Hang Out Here: Pateley Bridge | Living North

Hang Out Here: Pateley Bridge


Landscape Image of Peer Lawther in the valley
Officially the best village in Britain (it’s a small town, but we’re not judging), Pateley Bridge is the perfect base if you want to explore the Yorkshire Dales

Eat: Do as the locals do and share a calzone and a bottle of crisp Pinot Grigio at Olley’s Ristorante and Pizzeria – your slice of the Amalfi Coast in the heart of the Dales (complete with romantic candle lighting).
Drink: Pateley Bridge has its fair share of good, honest country pubs. Grab a pint of Black Sheep from the Masham brewery (just 15 miles down the road) in The Crown Inn then hotfoot it over the bridge to sample the rest of Yorkshire’s finest at the Royal Oak.
See: In an area known for its limestone, local residents arranged for a celebrated sculptor to create a life-sized streetscape in a disused quarry, and The Coldstones Cut went on to win national awards.
Do: Gorge walking, rock climbing, abseiling, caving, canoeing – explore the best of the local landscape at How Stean Gorge.
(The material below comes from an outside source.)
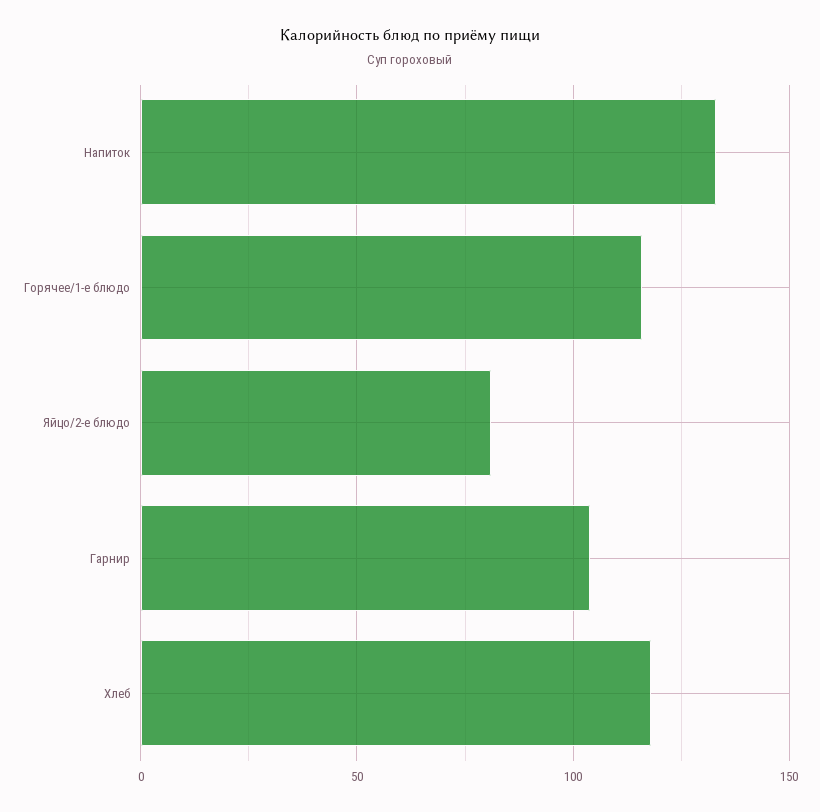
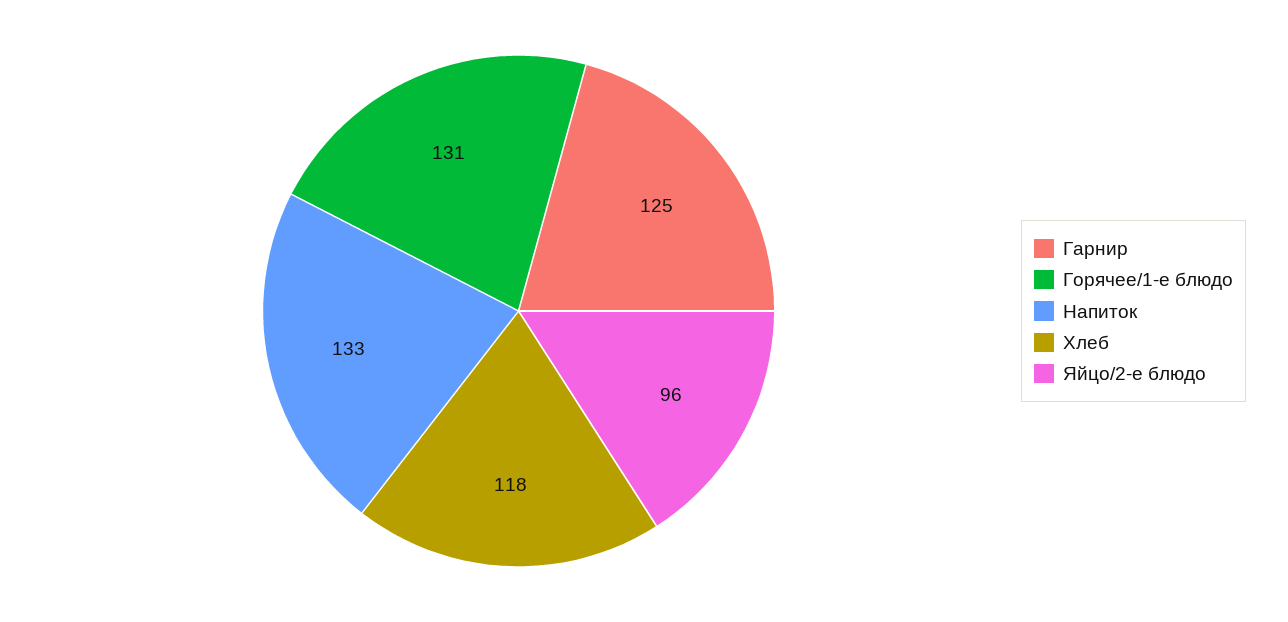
Горячее/1-е блюдо: 115 -> 131
Яйцо/2-е блюдо: 80 -> 96
Гарнир: 105 -> 125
Eat: The Yorke Arms – yes, it’s the obvious choice, but the food is incredible, the views are spectacular and Frances Atkins is just about our favourite chef.
Drink: Heck, book yourself in for the night at The Yorke Arms and sample the wine flight too. With all that country air and some exquisite food in your belly, you’ll be begging to round the evening off with a malt whisky by the open fire.
See: Set over 400 acres, Brimham Rocks are an amazing collection of, you guessed it, weird and wonderful rock formations. Climb through, over or around to your heart’s content, but keep a watchful eye out for the Dancing Bear.
Do: Yorkshire has produced its fair share of Olympic cyclists and thanks to the Tour de France you’ll find many two-wheelers stretching their legs on the roads surrounding Pateley Bridge. But if you’re after that all-important yellow jersey, you’ll have to tackle the seven percent gradient Greenhow Hill first.

Eat: Ripley ice cream is something of a local delicacy. From a small outbuilding adorning the village store, you can sample all sorts of fabulous flavours from pistachio to blackcurrant crumble overlooking the 14th century castle.
Drink: If you’re going to have a day out in Grassington (and you must), make sure you pop into The Fountaine Inn in Linton on the way back to Pateley. This hidden gem serves refined pub grub (picture beef brisket slow roasted in ale) and has a very well-stocked bar.
See: This part of Yorkshire is home to the largest monastic ruins in Britain. Fountains Abbey dates back to 1132 and you can still see monks in full garb wandering around the flood-lit ruins (though these ones are tour guides). Visit in the summer months to enjoy the events programme which includes live entertainment, family bike rides and ornithology sessions.
Do: Did you know that Wilfred Owen, Lewis Carroll and Daniel Defoe all found inspiration in Ripon? Get your creative juices flowing as you walk the historic streets and explore the Medieval cathedral, which can be traced back to the seventh century.

Eat: Restaurant 92 showcases the incredible talents of young chef Michael Carr. Still in his early twenties, this local lad spent three years at Claridges of London with Gordon Ramsay and 18 months with Alyn Williams before returning to his native Harrogate.
Drink: Harrogate’s first micropub, The Little Ale House is run by a husband and wife team and offers proper hand-pulled ale and a cracking pork pie. Perfect. It’s dog friendly and even offers bar snacks for your four-legged friend.
See: Apart from Agatha Christie’s mysterious disappearance, Harrogate is probably most famous for its Georgian spa and the Mercer Art Gallery is housed in the town’s historic Promenade Rooms. It sells work from upcoming North Yorkshire artists and has a lively exhibition programme.
Do: Over 40 rides and attractions, wet ‘n’ wild rapids, a tree top assault course, falconry displays, a boutique shopping village and an 18-hole dinosaur-themed golf course – there’s something for everyone at Lightwater Valley.